Der „Batman Effekt“ geht auf eine Studie US-amerikanischer Wissenschaftler der University of Michigan zurück, die mit 4-6-jährigen Kindern durchgeführt wurde, ähnlich dem berühmten Marshmallow-Experiment. Untersucht wurde darin die Selbstregulationsfähigkeit der Kinder bezüglich ihres Durchhaltevermögens, an einer öden Tätigkeit dranzubleiben und dabei wurde die Hypothese geprüft, dass Selbst-Distanzierung dabei hilfreich ist.

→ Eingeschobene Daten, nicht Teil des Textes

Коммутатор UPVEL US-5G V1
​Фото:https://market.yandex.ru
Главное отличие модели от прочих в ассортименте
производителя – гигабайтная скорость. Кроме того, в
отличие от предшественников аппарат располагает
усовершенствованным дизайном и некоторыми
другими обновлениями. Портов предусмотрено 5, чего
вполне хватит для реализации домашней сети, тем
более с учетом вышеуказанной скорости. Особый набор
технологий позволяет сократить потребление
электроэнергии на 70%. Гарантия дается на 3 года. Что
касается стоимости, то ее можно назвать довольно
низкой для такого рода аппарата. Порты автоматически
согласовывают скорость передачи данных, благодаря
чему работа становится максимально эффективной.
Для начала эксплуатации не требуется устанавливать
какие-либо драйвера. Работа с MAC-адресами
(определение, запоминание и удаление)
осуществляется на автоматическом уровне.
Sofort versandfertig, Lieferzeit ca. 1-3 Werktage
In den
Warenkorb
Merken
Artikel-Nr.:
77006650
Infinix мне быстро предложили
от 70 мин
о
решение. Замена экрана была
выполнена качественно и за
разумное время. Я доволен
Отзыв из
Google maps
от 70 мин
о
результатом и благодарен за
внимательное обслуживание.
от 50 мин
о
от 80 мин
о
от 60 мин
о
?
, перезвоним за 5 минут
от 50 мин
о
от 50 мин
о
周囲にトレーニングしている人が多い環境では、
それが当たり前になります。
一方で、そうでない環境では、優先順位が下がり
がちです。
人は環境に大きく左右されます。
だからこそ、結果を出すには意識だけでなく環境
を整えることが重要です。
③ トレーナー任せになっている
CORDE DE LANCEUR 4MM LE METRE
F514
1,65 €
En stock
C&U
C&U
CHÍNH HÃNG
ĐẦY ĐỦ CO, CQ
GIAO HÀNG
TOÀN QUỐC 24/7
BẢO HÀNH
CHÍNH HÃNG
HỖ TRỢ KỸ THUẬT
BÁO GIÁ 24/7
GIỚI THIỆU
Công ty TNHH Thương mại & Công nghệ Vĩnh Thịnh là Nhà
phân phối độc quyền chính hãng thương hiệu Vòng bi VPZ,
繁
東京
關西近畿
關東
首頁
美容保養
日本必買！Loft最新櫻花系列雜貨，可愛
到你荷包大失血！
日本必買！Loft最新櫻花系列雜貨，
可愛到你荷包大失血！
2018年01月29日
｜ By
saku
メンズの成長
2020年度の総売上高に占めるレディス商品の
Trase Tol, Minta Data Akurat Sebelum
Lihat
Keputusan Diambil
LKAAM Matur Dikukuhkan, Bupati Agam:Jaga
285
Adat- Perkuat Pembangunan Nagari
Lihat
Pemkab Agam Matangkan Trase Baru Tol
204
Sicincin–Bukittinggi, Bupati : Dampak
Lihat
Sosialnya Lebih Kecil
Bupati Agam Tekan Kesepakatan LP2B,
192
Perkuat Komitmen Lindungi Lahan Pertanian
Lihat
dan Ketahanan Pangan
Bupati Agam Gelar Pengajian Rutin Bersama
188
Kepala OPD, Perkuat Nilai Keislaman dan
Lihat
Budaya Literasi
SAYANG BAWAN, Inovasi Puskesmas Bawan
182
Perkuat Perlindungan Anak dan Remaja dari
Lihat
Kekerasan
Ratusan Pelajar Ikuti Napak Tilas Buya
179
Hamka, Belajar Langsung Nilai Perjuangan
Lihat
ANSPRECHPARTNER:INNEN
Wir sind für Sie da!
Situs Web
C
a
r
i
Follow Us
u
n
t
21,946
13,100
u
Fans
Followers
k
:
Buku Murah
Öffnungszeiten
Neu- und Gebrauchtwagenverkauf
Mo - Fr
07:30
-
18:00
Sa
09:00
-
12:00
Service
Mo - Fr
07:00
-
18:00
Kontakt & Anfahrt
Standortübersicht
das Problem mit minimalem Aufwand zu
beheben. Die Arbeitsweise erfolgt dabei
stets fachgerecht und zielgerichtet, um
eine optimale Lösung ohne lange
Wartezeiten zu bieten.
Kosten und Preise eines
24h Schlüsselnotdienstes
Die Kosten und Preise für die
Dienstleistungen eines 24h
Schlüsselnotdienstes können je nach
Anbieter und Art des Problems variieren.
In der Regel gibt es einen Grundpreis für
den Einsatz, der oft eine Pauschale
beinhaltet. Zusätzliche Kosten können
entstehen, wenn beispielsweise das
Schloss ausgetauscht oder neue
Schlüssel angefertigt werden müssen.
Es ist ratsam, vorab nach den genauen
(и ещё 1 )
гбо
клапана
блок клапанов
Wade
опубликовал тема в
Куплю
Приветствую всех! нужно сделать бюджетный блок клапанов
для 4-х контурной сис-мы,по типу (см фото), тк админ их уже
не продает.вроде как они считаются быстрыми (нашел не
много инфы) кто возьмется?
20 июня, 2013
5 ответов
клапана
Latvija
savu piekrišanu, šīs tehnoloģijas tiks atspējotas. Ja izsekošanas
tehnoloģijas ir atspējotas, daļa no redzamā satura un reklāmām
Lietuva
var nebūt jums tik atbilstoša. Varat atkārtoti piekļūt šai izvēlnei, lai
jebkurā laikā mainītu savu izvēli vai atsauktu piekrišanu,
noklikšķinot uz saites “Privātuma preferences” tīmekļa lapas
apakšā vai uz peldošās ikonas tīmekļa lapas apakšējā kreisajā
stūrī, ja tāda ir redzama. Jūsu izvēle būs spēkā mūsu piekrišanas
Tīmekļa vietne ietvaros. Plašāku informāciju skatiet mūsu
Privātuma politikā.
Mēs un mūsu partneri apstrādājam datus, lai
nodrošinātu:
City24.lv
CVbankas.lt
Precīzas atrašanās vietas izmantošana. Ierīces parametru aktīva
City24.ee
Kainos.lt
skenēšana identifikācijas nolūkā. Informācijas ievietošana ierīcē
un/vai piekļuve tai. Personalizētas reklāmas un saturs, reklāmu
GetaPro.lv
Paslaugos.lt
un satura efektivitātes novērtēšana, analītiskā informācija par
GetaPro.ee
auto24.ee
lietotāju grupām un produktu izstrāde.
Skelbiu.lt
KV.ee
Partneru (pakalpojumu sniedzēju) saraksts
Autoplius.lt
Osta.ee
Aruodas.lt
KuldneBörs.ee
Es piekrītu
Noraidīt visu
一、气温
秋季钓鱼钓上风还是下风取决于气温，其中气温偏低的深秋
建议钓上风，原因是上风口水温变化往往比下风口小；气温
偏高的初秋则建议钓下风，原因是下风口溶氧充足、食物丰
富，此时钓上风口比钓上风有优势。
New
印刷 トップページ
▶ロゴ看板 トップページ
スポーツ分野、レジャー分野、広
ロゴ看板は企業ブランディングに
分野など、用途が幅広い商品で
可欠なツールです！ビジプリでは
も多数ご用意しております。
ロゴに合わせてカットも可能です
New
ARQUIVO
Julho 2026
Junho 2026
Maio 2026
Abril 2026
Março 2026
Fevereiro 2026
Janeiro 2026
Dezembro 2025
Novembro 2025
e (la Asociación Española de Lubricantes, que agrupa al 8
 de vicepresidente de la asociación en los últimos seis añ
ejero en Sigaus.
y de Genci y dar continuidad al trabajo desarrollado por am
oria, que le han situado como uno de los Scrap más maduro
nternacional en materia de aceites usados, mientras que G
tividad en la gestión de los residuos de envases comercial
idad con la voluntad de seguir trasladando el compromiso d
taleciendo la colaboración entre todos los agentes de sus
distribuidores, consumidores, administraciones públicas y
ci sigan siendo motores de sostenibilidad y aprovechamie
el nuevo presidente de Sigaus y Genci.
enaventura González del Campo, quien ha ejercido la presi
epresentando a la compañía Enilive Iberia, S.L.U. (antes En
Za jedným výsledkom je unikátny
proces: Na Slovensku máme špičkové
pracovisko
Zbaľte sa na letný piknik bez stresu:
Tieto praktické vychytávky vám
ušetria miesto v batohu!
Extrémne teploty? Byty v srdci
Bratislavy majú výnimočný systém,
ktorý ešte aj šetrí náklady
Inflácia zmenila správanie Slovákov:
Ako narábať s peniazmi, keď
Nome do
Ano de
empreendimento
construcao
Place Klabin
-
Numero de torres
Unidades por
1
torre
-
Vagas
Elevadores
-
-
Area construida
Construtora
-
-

Die Aufgabe der Studie bestand darin, dass die Kinder eine langweilige Übung am Computer absolvieren mussten, während sie immer wieder darauf hingewiesen wurden, dass die Aufgabe langweilig ist. Dazu gab es den Hinweis, dass sie jederzeit und so oft sie wollten Pausen einlegen und dabei ein unterhaltsames Spiel auf Tablets spielen durften. Es wurden drei Gruppen gebildet: Gruppe 1 sollte sich fragen „Arbeite ich hart?“, Gruppe 2 sollte sich dieselbe Frage distanzierter in der 3.Person stellen („Arbeitet xy hart?“) und Kinder der Gruppe 3 sollten sich vorstellen, sie wären hart arbeitende fiktionale Charaktere wie Batman und sich fragen „Arbeitet Batman hart?“. In der Studie zeigte sich, dass die erste Gruppe, die sich am wenigsten distanzierte und sich selbst in der ersten Person ansprach, also aus der Ich-Perspektive heraus reflektierte, die geringste Motivation und das geringste Durchhaltevermögen zeigte. Die zweite Gruppe, distanzierter von sich selbst durch die dritte Person, schnitt besser ab, während die dritte Gruppe, die sich vorstellte, als ein:e Held:in zu handeln, am besten abschnitt. (vgl. Coulson, Justin: The Batman Effect. 23.3.2021. https://happyfamilies.com.au/articles/the-batman-effect; letzter Zugriff: 1.9.2024)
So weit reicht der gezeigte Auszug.